What to produce:
Reproduce the data below word for word, setting aside any picture it holds.

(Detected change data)
• • • •
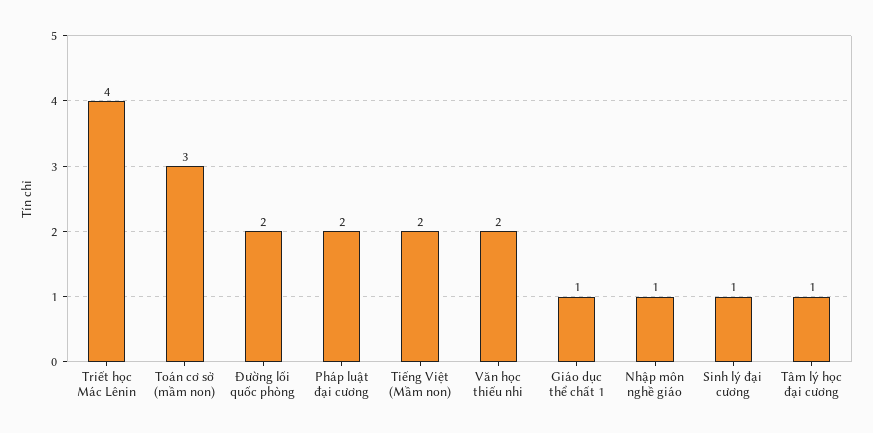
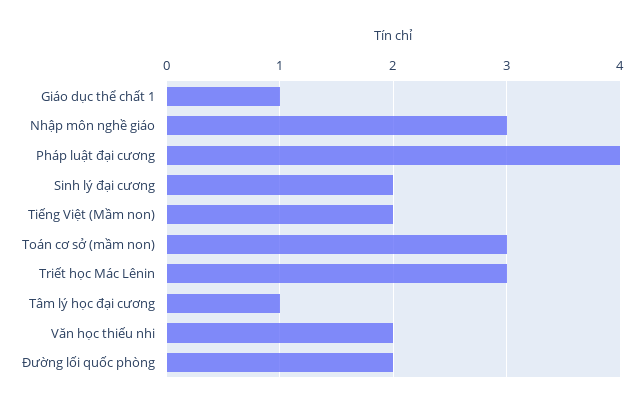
  {
-   "Triết học Mác Lênin": 4,
+   "Triết học Mác Lênin": 3,
    "Toán cơ sở (mầm non)": 3,
    "Đường lối quốc phòng": 2,
-   "Pháp luật đại cương": 2,
+   "Pháp luật đại cương": 4,
    "Tiếng Việt (Mầm non)": 2,
    "Văn học thiếu nhi": 2,
    "Giáo dục thể chất 1": 1,
-   "Nhập môn nghề giáo": 1,
+   "Nhập môn nghề giáo": 3,
-   "Sinh lý đại cương": 1,
+   "Sinh lý đại cương": 2,
    "Tâm lý học đại cương": 1
  }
• • • •
Exercise result:
  {
-   "Triết học Mác Lênin": 4,
+   "Triết học Mác Lênin": 3,
    "Toán cơ sở (mầm non)": 3,
    "Đường lối quốc phòng": 2,
-   "Pháp luật đại cương": 2,
+   "Pháp luật đại cương": 4,
    "Tiếng Việt (Mầm non)": 2,
    "Văn học thiếu nhi": 2,
    "Giáo dục thể chất 1": 1,
-   "Nhập môn nghề giáo": 1,
+   "Nhập môn nghề giáo": 3,
-   "Sinh lý đại cương": 1,
+   "Sinh lý đại cương": 2,
    "Tâm lý học đại cương": 1
  }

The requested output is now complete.